In a restaurant, ask for half a glass of water to drink and chances are the waitress will ignore the ‘half’ instruction and bring a full glass of water or bring what looks more like a quarter of a glass than the half requested. So much for debating whether your glass is half full or half empty, as Africans we are either totally optimistic or depressingly pessimistic. So we debate, “Is Africa the rising continent or the continent full of disease and poverty? Is this the place where there are so many fantastic athletes or is this the place that bribes to be allowed to host world events”?
It can be difficult to tell sometimes whether people are talking about the same thing. A small child knows the solution when they are faced with contradictions they do not want to face, they simply shut down, pout even burst into tears; the idea being to change the subject from that which is unpleasant.
Adults though have a different way of confronting unpleasant truths, they simply ‘forget’. The problem with deliberately forgetting something is that sometimes you are really required to remember something. And here some tenets of adult learning can help.
Practice suggests that an adult is more likely to remember something if they do it, experiential learning, than if they just read about it. So if an adult is asked about something they read about, during an exam for example following lectures they are less likely to remember everything compared to being asked about something they did and experienced. That is why people do not react too badly if a student fails to get 100 per cent in an exam but are incredulous when someone denies being involved in something that they should remember having done.
But before condemning any person who first denies having done something then later on ‘remembers’ that they had in fact done what they were accused of, consider the process of remembering anything. Consider, for example, the last meal you had as you read this article. You can probably remember pretty clearly what you ate. But if you were to be asked what you ate on January 23, chances are you will not remember easily. Unless there is a compelling reason to remember, your brain will ‘forget’ such stuff. The trick in life is committing to memory that which is important for your life to function. Unfortunately for all of us forgetfulness can be a normal part of aging.

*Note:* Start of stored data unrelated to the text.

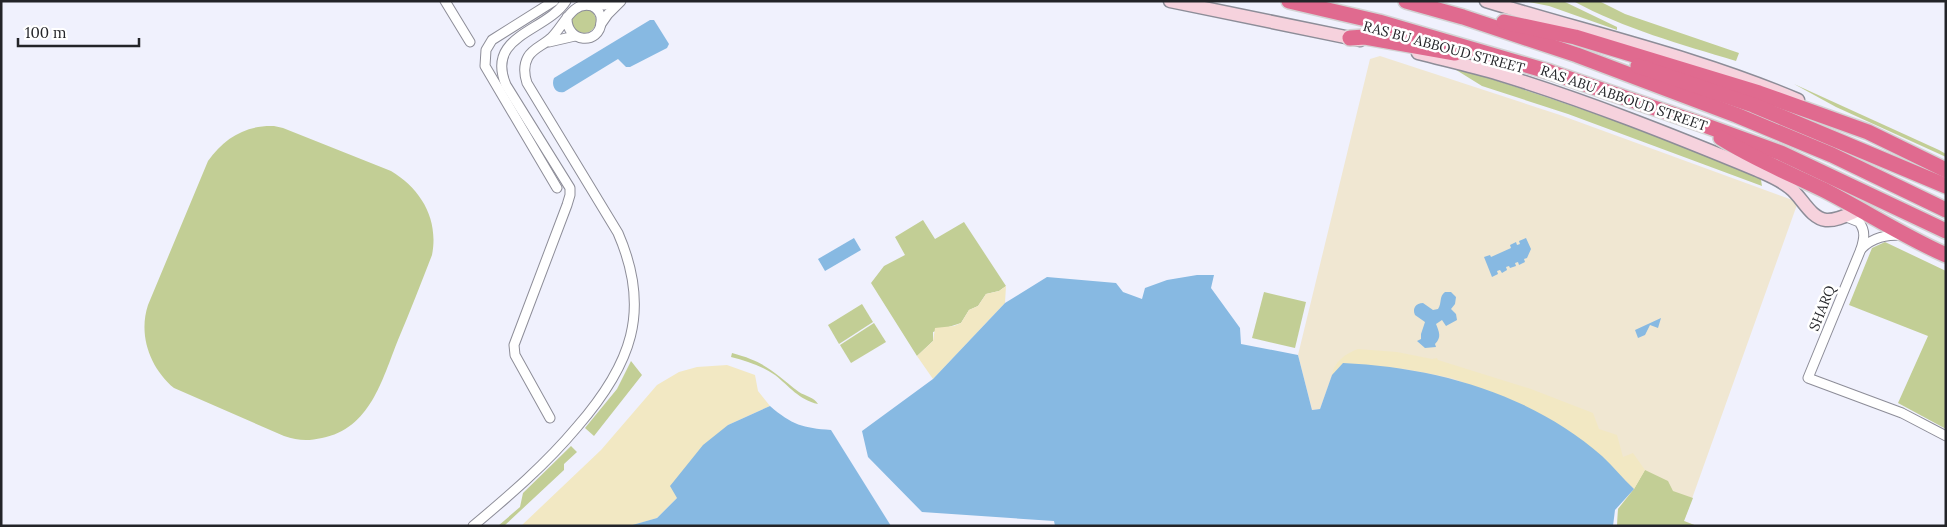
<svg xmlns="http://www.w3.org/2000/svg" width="1947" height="527" viewBox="0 0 1947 527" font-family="Lora,serif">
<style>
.commercial{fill:#f0e7d2}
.green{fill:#c2ce95}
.sand{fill:#f2e8c3}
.water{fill:#87b9e2}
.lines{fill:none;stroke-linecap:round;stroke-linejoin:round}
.street-casing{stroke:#8d8d98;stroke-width:11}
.secondary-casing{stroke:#8d8d98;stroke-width:15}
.highway-casing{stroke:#d3d3d4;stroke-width:18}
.street{stroke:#fff;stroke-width:9}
.secondary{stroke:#f6d2dd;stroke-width:12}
.highway{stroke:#e06a8f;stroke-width:15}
.labels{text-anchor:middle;stroke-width:5;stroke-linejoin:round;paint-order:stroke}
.street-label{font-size:14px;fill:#232428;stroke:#fff}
</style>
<rect width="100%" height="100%" fill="#f0f1fd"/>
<!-- commercial -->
<polygon class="commercial" points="1380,56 1560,115 1798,202 1684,521 1697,526 1617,526 1618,509 1633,489 1332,376 1320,409 1312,410 1298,355 1370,59"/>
<!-- green -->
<g class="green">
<polygon points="1524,1 1563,1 1617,27 1617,30 1549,6"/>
<path d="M1573,1h26l26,13 114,39 -3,8c-56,-17 -111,-32 -163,-60z"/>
<circle cx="584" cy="21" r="12"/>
<path d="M1454,67c103,33 204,66 303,110l4,3 1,6 -194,-72 -86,-28 -29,-18z"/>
<polygon points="1794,84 1939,150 1946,154 1946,157 1836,107"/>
<path d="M274,126l9,2 108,43c30,18 48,48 41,84 -11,28 -22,57 -34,85 -16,40 -28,89 -76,98 -13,3 -24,3 -38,-2l-110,-48c-24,-20 -36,-53 -26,-83l60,-144c16,-23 38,-36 66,-35z"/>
<polygon points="923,220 935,239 964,222 1006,286 999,291 986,294 978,306 969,310 961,323 933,332 933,341 917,356 871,283 884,266 905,255 895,237"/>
<polygon points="1885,242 1946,271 1946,429 1898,403 1928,336 1849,305 1872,248"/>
<polygon points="1264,292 1306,302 1295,348 1252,338"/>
<polygon points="862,304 873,322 839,344 828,325"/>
<polygon points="874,323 886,342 851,363 840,345"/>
<path d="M732,353c34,9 41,19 67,39 6,4 15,5 19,12 -19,-4 -29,-18 -43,-29 -13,-9 -28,-14 -44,-18z"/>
<polygon points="631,361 642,375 594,436 585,428 617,389"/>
<polygon points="571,446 577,452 564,464 564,470 504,526 498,526 520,507 523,493"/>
<polygon points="1645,470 1668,481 1673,491 1693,498 1684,521 1697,526 1617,526 1618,509 1634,489"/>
</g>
<!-- sand -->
<g class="sand">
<polygon points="1006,286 1005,303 933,379 917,356 933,341 935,328 954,326 961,323 969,310 978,306 986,294 999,291"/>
<path d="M1358,349l39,3 35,7 5,-1 1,2 93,29 62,24 6,16 18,6 6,22 10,-4 12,17 -11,19 -33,-33 -29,-22 -33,-21 -86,-35 -46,-9 -63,-6 -12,12c2,-13 14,-22 26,-26z"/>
<polygon points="727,365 755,375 758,391 770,406 728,425 677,498 657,518 630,526 521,526 601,450 657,385 679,372 697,367"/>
</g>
<!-- water -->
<g class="water">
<path d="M650,20h4l15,24 -2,4 -37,19h-4l-8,-8 -54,33c-9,2 -13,-7 -10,-14z"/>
<polygon points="854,238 861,250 825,271 818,259"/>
<polygon points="1526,238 1531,249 1527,258 1524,259 1525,262 1519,265 1518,262 1515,263 1516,266 1510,268 1509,266 1506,267 1507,270 1502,273 1500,270 1497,271 1498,274 1492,277 1484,257 1490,255 1491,257 1511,248 1510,245 1516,242 1517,245 1520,244 1519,241"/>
<path d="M1197,275h17l-3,13 29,40 1,16 57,11 14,55 8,-1 12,-34 11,-12c92,4 189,31 259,93 11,10 21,23 32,33l-19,21 -2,16h-558l-1,-5 -132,-9 -54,-55 -6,-26 71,-52 72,-76 42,-26 69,6 7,9 19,7 3,-11 22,-8z"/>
<path d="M1445,292h6l5,5 -1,7 -4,5 5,5 1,6 -11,6 -4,-6 -6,4c3,8 6,13 -1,20l1,3 -11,1 -8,-7 4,-2v-5l4,-12 -10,-7c-3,-7 1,-12 8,-12l10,7 5,-1c4,-6 1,-13 7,-17z"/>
<polygon points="1661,318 1658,328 1650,325 1645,335 1638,338 1635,330"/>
<path d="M770,406c22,19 33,22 61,24l60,96h-262l28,-8 20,-20 -7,-12 33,-41 25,-20z"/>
</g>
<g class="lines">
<!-- street casing -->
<g class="street-casing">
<g id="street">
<polyline points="445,1 470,42"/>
<polyline points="554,1 492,40 486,50 485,66 557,188"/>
<polyline points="591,5 605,5 614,1"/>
<polyline points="601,24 608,14 621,1"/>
<polyline points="549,42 575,36"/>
<path d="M1844,216l15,6c7,9 5,17 2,27l-53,129 94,35 44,23"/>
<path d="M1861,249c12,-12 25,-14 41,-14"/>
<path d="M550,418l-35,-63 -1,-10 53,-140 3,-10v-7l-64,-103c-21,-50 40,-53 60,-84"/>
<path d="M473,526c37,-31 73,-62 104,-99 54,-62 75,-116 41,-194l-91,-150c-3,-9 -4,-17 1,-26 5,-9 16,-12 23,-19 13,-12 21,-38 41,-32 6,3 10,9 9,16 -1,23 -35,22 -34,-5"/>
</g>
</g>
<!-- secondary casing -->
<g class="secondary-casing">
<g id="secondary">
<polyline points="1170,1 1360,40"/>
<path d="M1486,1c104,32 211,56 312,99"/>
<path d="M1418,53c27,7 54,13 81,21 88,27 173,61 258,96 11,5 24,10 33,18 12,9 20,30 36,32 11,1 23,-6 33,-10"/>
</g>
</g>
<!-- highway casing -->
<g class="highway-casing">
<g id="highway">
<polyline points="1289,1 1379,22 1550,72 1704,125 1781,153 1946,231"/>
<polyline points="1406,1 1463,17 1577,55 1736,115 1832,155 1946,210"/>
<polyline points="1504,22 1575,37 1759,93 1868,132 1946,170"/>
<polyline points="1350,38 1365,37 1455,53"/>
<polyline points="1638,66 1753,105 1946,186"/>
<path d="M1721,138c33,21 68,35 103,52 41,21 79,46 122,65"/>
</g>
</g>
<!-- street -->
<use href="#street" class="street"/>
<!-- secondary -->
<use href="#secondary" class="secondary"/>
<!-- highway -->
<use href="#highway" class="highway"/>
</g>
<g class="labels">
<!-- street labels -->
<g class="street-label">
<text transform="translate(1444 47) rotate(15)" y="5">RAS BU ABBOUD STREET</text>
<text transform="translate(1624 98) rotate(19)" y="5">RAS ABU ABBOUD STREET</text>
<text transform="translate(1822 308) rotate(-68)" y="5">SHARQ</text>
</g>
</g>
<!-- border -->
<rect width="1947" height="527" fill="none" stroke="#232428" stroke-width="5"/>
<!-- scale -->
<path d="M18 38v8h121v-8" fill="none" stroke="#232428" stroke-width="2.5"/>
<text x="25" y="38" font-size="15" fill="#232428" stroke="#ffffff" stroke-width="4" paint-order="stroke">100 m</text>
</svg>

Just like the rest of the body slows down so does the brain. One way in which our memory slows down is that as we age it takes a lot longer to figure out new things. Give a child a smart phone and within minutes they are smart about it. Give a middle aged plus adult a smart phone and it is clear why it is the phone that is called smart. Other than age there are other factors that can contribute to poor memory. Lack of proper sleep, either in the quantity or quality is probably the single most common cause of temporary memory lapses. Taking alcohol, either over-indulging in an acute episode or chronic use is often a cause of memory loss, with alcoholics often unable to account for large chunks of their day. Stress in itself or compounded by not eating properly or not sleeping can be a factor. Lastly, taking certain drugs especially those that have an effect on the brain can affect our memory.

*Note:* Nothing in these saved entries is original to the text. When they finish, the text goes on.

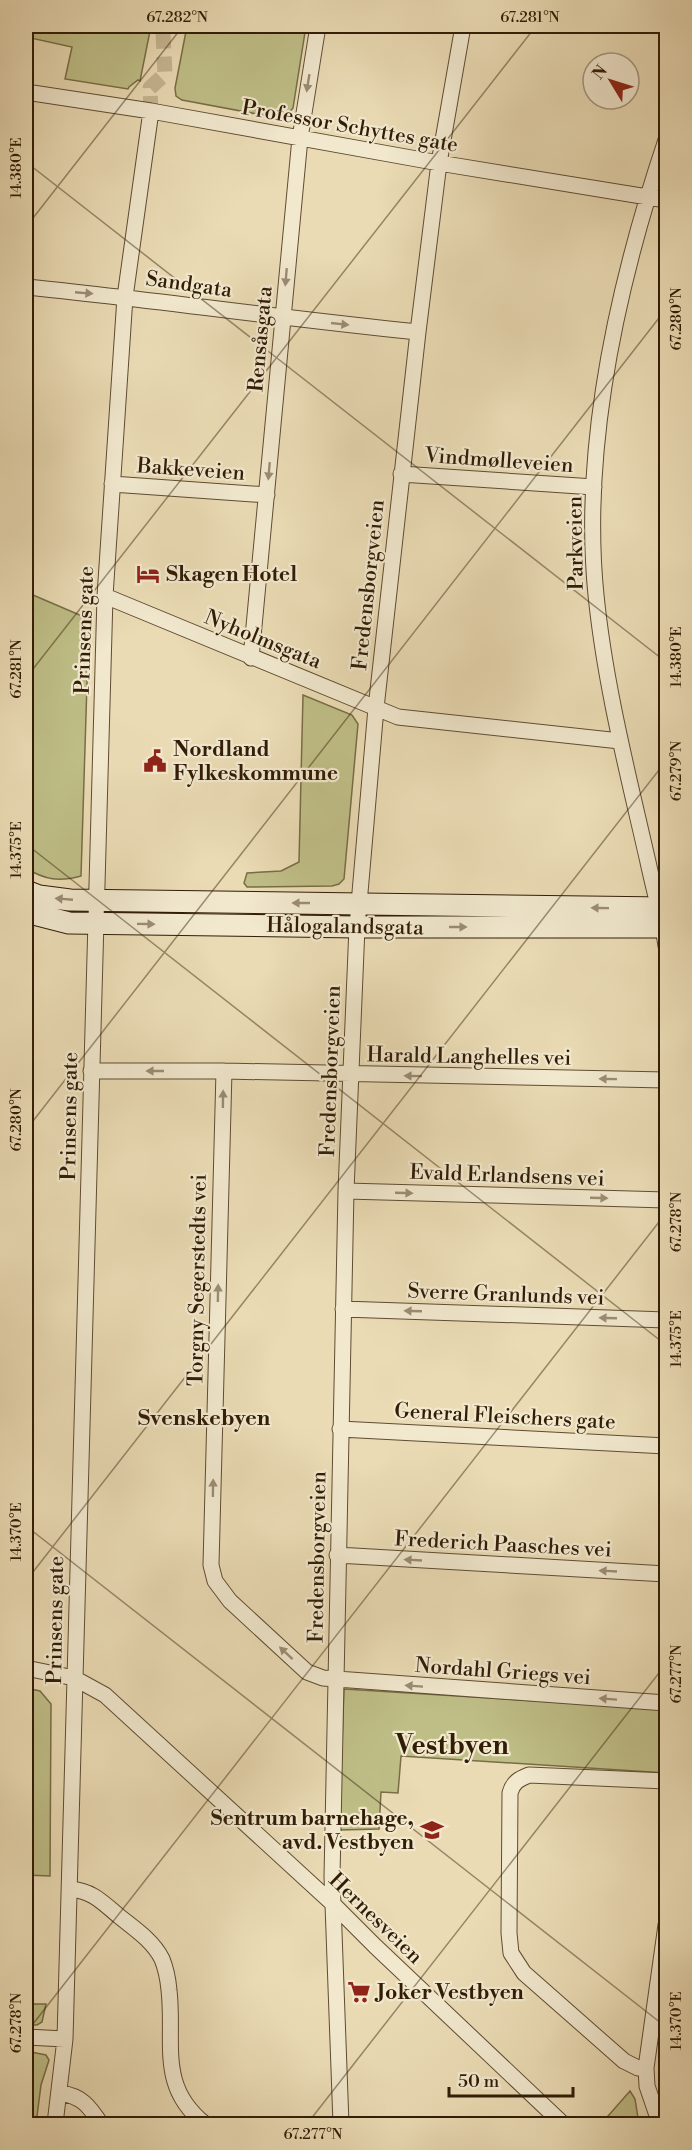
<svg xmlns="http://www.w3.org/2000/svg" width="692" height="2150" font-family="'Libre Bodoni',serif">
<style>
.green{fill:#bfbe87;stroke:#786d46;stroke-width:1.5}
.lines{fill:none;stroke-linecap:round;stroke-linejoin:round}
.street-tunnel{stroke:#c5b591;stroke-width:15;stroke-dasharray:15 8;stroke-linecap:butt}
.street-casing{stroke:#5f4c32;stroke-width:17}
.secondary-casing{stroke:#311c06;stroke-width:23}
.street{stroke:#f1e8ce;stroke-width:15}
.secondary{stroke:#f1e8ce;stroke-width:21}
.oneway{fill:#9b8c74}
.ticks{fill:none;stroke:#311c06;stroke-width:1.5;stroke-opacity:0.45}
.labels{text-anchor:middle;stroke-width:4.5;stroke-linejoin:round;paint-order:stroke}
.street-label{font-size:21px;fill:#311c06;stroke:#f1e8ce}
.poi-label{font-size:21px;font-weight:bold;fill:#311c06;stroke:#f1e8ce;text-anchor:start}
.neighbourhood-label{font-size:22px;font-weight:bold;fill:#311c06;stroke:#f1e8ce}
.district-label{font-size:27px;font-weight:bold;fill:#311c06;stroke:#f1e8ce}
.neatline{fill:none;stroke:#311c06;stroke-width:2}
.ticks-label{font-size:15px;text-anchor:middle;fill:#311c06}
</style>
<rect width="100%" height="100%" fill="#eadbb4"/>
<filter id="stains"><feTurbulence type="fractalNoise" baseFrequency=".00333" numOctaves="4"/><feColorMatrix values="0 0 0 0 .2 0 0 0 0 .09 0 0 0 0 .02 0 0 0 .5 -.17"/></filter>
<radialGradient id="worn" r=".72"><stop offset=".6" stop-color="#630" stop-opacity="0"/><stop offset="1" stop-color="#630" stop-opacity=".3"/></radialGradient>
<path class="green" d="M 26,26 L 151,26 L 140,81 L 138,80 L 129,87 L 128,89 L 65,79 L 72,47 L 26,37 Z
M 187,26 L 306,26 L 293,108 L 287,115 L 278,118 L 182,100 L 176,96 L 175,88 Z
M 26,592 L 89,619 L 81,876 C 59,882 45,880 26,868 Z
M 303,695 L 352,715 L 358,724 L 344,879 L 339,884 L 332,886 L 247,887 L 244,883 L 247,873 L 281,871 L 299,862 Z
M 26,1688 L 40,1691 L 51,1704 L 50,1876 L 26,1875 Z
M 344,1689 L 666,1709 L 666,1773 L 401,1756 L 398,1793 L 381,1792 L 379,1829 L 339,1830 Z
M 26,2004 L 46,2004 L 42,2022 L 37,2025 L 26,2025 Z
M 26,2051 L 46,2055 L 49,2060 L 41,2085 L 36,2124 L 26,2124 Z
M 630,2091 L 635,2099 L 639,2124 L 601,2124 Z"/>
<g class="lines">
<path class="street-tunnel" d="M 151,111 L 150,88 L 165,74 L 163,33 L 167,26"/>
<g class="street-casing">
<path id="street" d="M 26,92 L 151,111 L 439,163 L 666,200
M 666,140 C 619,280 581,446 596,595 C 605,685 628,774 648,862 C 654,890 662,918 666,946
M 26,287 C 157,300 287,319 418,332
M 401,474 L 594,487
M 112,484 L 267,495
M 105,596 L 398,717 L 620,741
M 251,658 L 300,138 L 318,26
M 91,1071 L 224,1071 L 666,1080
M 224,1071 L 211,1565 L 215,1581 L 230,1601 L 307,1672 L 323,1678 L 666,1703
M 346,1191 L 666,1200
M 343,1309 L 666,1320
M 340,1429 L 666,1446
M 337,1555 L 666,1574
M 26,1668 L 74,1678 L 105,1695 L 332,1903 L 375,1946 L 563,2124
M 70,1889 C 93,1891 102,1902 120,1917 C 135,1929 153,1941 162,1959 C 166,1969 168,1979 169,1990 C 175,2042 157,2086 205,2124
M 26,2037 L 65,2039
M 646,2068 L 638,2068 L 624,2061 L 524,1973 L 511,1953 L 509,1933 L 510,1793 C 513,1782 519,1779 529,1775 L 666,1781
M 60,2093 C 82,2096 89,2106 101,2124
M 55,2124 L 65,2039 L 105,596 L 125,297 L 151,111
M 341,2124 L 332,1877 L 346,1191 L 357,927 L 376,708 L 418,332 L 439,163 L 463,26
M 660,2124 L 647,2086 L 646,2068 L 666,1925"/>
</g>
<g class="secondary-casing">
<path id="secondary" d="M 26,891 L 39,896 L 70,900 L 666,908
M 26,912 L 69,923 L 357,927 L 666,927"/>
</g>
<use href="#street" class="street"/>
<use href="#secondary" class="secondary"/>
</g>
<defs><path id="oneway-solid" d="M-6-.8H1V-3.2L6.5 0L1 3.2V.8H-6Z" transform="scale(1.5)"/></defs>
<g class="oneway">
<use href="#oneway-solid" transform="translate(308 83) rotate(99)"/>
<use href="#oneway-solid" transform="translate(286 277) rotate(95)"/>
<use href="#oneway-solid" transform="translate(84 293) rotate(5)"/>
<use href="#oneway-solid" transform="translate(340 324) rotate(6)"/>
<use href="#oneway-solid" transform="translate(269 471) rotate(95)"/>
<use href="#oneway-solid" transform="translate(64 899) rotate(-175)"/>
<use href="#oneway-solid" transform="translate(301 903) rotate(-180)"/>
<use href="#oneway-solid" transform="translate(600 908) rotate(-179)"/>
<use href="#oneway-solid" transform="translate(146 924) rotate(1)"/>
<use href="#oneway-solid" transform="translate(458 927)"/>
<use href="#oneway-solid" transform="translate(155 1071) rotate(180)"/>
<use href="#oneway-solid" transform="translate(413 1076) rotate(-179)"/>
<use href="#oneway-solid" transform="translate(608 1079) rotate(-179)"/>
<use href="#oneway-solid" transform="translate(223 1099) rotate(-89)"/>
<use href="#oneway-solid" transform="translate(404 1193) rotate(2)"/>
<use href="#oneway-solid" transform="translate(599 1198) rotate(2)"/>
<use href="#oneway-solid" transform="translate(218 1293) rotate(-89)"/>
<use href="#oneway-solid" transform="translate(413 1311) rotate(-178)"/>
<use href="#oneway-solid" transform="translate(608 1318) rotate(-178)"/>
<use href="#oneway-solid" transform="translate(213 1488) rotate(-89)"/>
<use href="#oneway-solid" transform="translate(413 1560) rotate(-177)"/>
<use href="#oneway-solid" transform="translate(608 1571) rotate(-177)"/>
<use href="#oneway-solid" transform="translate(286 1653) rotate(-137)"/>
<use href="#oneway-solid" transform="translate(414 1686) rotate(-176)"/>
<use href="#oneway-solid" transform="translate(608 1699) rotate(-176)"/>
</g>
<path class="ticks" d="M 26,162 L 666,662M 26,227 L 183,26M 26,678 L 536,26M 26,844 L 666,1345M 26,1130 L 666,309M 26,1526 L 666,2027M 26,1581 L 666,761M 26,2033 L 666,1213M 307,2124 L 666,1664M 660,2124 L 666,2116"/>
<defs>
<g id="hotel-bare" transform="scale(1.8)"><path d="M-6-4.5h1.5V1H6V5H4.5V3h-9V5H-6ZM-4 0a1.8 1.8 0 1 1 3.6 0ZM.5 0V-2.5h3Q6-2.5 6 0Z" fill="#8f2418" stroke="#f1e8ce" stroke-width="2.5" paint-order="stroke"/></g>
<g id="civic-bare" transform="scale(1.8)"><path d="M-.6-6.5H3V-4.5H.6V-3L4-1V1h2V6H-6V1h2V-1L-.6-3ZM-1.2 2.5V6h2.4V2.5Z" fill="#8f2418" stroke="#f1e8ce" stroke-width="2.5" paint-order="stroke"/></g>
<g id="school-bare" transform="scale(1.8)"><path d="M0-5L7-2L0 1L-7-2ZM-4 1L0 2.5L4 1V4Q0 6-4 4Z" fill="#8f2418" stroke="#f1e8ce" stroke-width="2.5" paint-order="stroke"/></g>
<g id="supermarket-bare" transform="scale(1.8)"><path d="M-6-5.5h2.5l.6 2H6L4.5 2H-2.5L-4.4-4H-6ZM-1.5 3.2a1.3 1.3 0 1 0 .1 0ZM3 3.2a1.3 1.3 0 1 0 .1 0Z" fill="#8f2418" stroke="#f1e8ce" stroke-width="2.5" paint-order="stroke"/></g>
</defs>
<g fill-rule="evenodd">
<use href="#hotel-bare" x="148" y="574"/>
<use href="#civic-bare" x="155" y="761"/>
<use href="#school-bare" x="432" y="1830"/>
<use href="#supermarket-bare" x="359" y="1992"/>
</g>
<g class="labels">
<g class="street-label">
<text transform="translate(350 126) rotate(10)" y="7">Professor Schyttes gate</text>
<text transform="translate(189 284) rotate(8)" y="7">Sandgata</text>
<text transform="translate(260 339) rotate(-85)" y="7">Rensåsgata</text>
<text transform="translate(499 460) rotate(4)" y="7">Vindmølleveien</text>
<text transform="translate(191 469) rotate(4)" y="7">Bakkeveien</text>
<text transform="translate(575 543) rotate(-91)" y="7">Parkveien</text>
<text transform="translate(368 585) rotate(-84)" y="7">Fredensborgveien</text>
<text transform="translate(84 630) rotate(-88)" y="7">Prinsens gate</text>
<text transform="translate(263 639) rotate(22)" y="7">Nyholmsgata</text>
<text transform="translate(345 926) rotate(1)" y="7">Hålogalandsgata</text>
<text transform="translate(469 1056) rotate(1)" y="7">Harald Langhelles vei</text>
<text transform="translate(330 1071) rotate(-88)" y="7">Fredensborgveien</text>
<text transform="translate(69 1116) rotate(-89)" y="7">Prinsens gate</text>
<text transform="translate(507 1175) rotate(2)" y="7">Evald Erlandsens vei</text>
<text transform="translate(197 1280) rotate(-89)" y="7">Torgny Segerstedts vei</text>
<text transform="translate(506 1294) rotate(2)" y="7">Sverre Granlunds vei</text>
<text transform="translate(505 1416) rotate(3)" y="7">General Fleischers gate</text>
<text transform="translate(503 1544) rotate(3)" y="7">Frederich Paasches vei</text>
<text transform="translate(317 1557) rotate(-89)" y="7">Fredensborgveien</text>
<text transform="translate(55 1620) rotate(-89)" y="7">Prinsens gate</text>
<text transform="translate(503 1671) rotate(4)" y="7">Nordahl Griegs vei</text>
<text transform="translate(376 1918) rotate(44)" y="7">Hernesveien</text>
</g>
<g class="poi-label">
<text x="166" y="581">Skagen Hotel</text>
<text x="173" y="756">Nordland<tspan x="173" dy="24">Fylkeskommune</tspan></text>
<text x="414" y="1825" text-anchor="end">Sentrum barnehage,<tspan x="414" dy="24">avd. Vestbyen</tspan></text>
<text x="377" y="1999">Joker Vestbyen</text>
</g>
<g class="neighbourhood-label">
<text x="204" y="1425">Svenskebyen</text>
</g>
<g class="district-label">
<text x="452" y="1754">Vestbyen</text>
</g>
</g>
<rect width="692" height="2150" fill="none" stroke="#eadbb4" stroke-width="66"/>
<g transform="translate(611 81) rotate(308)"><circle r="28" fill="#f1e8ce" stroke="#a4967e" stroke-width="1.5"/>
<path d="M0-4.5L10 22L0 15L-10 22Z" fill="#8f2418"/>
<text y="-9" font-size="16" font-weight="bold" text-anchor="middle" fill="#311c06">N</text>
</g>
<path d="M449 2087v9h124v-9" fill="none" stroke="#311c06" stroke-width="3"/>
<text x="458" y="2087" font-size="18" fill="#311c06" stroke="#f1e8ce" stroke-width="4.5" paint-order="stroke">50 m</text>
<rect x="33" y="33" width="626" height="2084" class="neatline"/>
<g class="ticks-label">
<text x="177" y="22">67.282°N</text>
<text x="530" y="22">67.281°N</text>
<text transform="translate(16 168) rotate(-90)" y="5">14.380°E</text>
<text transform="translate(676 319) rotate(-90)" y="5">67.280°N</text>
<text transform="translate(676 657) rotate(-90)" y="5">14.380°E</text>
<text transform="translate(16 669) rotate(-90)" y="5">67.281°N</text>
<text transform="translate(676 771) rotate(-90)" y="5">67.279°N</text>
<text transform="translate(16 850) rotate(-90)" y="5">14.375°E</text>
<text transform="translate(16 1120) rotate(-90)" y="5">67.280°N</text>
<text transform="translate(676 1222) rotate(-90)" y="5">67.278°N</text>
<text transform="translate(676 1339) rotate(-90)" y="5">14.375°E</text>
<text transform="translate(16 1532) rotate(-90)" y="5">14.370°E</text>
<text transform="translate(676 1674) rotate(-90)" y="5">67.277°N</text>
<text transform="translate(676 2021) rotate(-90)" y="5">14.370°E</text>
<text transform="translate(16 2023) rotate(-90)" y="5">67.278°N</text>
<text x="313" y="2139">67.277°N</text>
</g>
<rect width="100%" height="100%" filter="url(#stains)"/>
<rect width="100%" height="100%" fill="url(#worn)"/>
</svg>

So there are many reasons why memory loss can be occur. The question is when to worry and see a doctor? Because we have a youthful population half are still teens and only five per cent are over 65 years, diseases and conditions of old age are still relatively rare. Nevertheless that small proportion, given our population of 45 million Kenyans, means that we now have almost one million elderly persons. For such people dementia is a real threat. Two of the most common forms of dementia in older people are Alzheimer’s disease and vascular dementia. With Alzheimer’s disease there is progressive loss of memory especially near term memory and as the illness progresses patients lose the capacity to look after themselves and forget how to do everyday things like feeding and bathing. In the case of vascular dementia, a stroke damages the brain leading to sudden memory loss. Unfortunately dementia is progressive and irreversible. So when someone remembers what they ought to have remembered in the first place then for sure they do not have dementia. What they may be lacking is regular exercise and a good night’s sleep.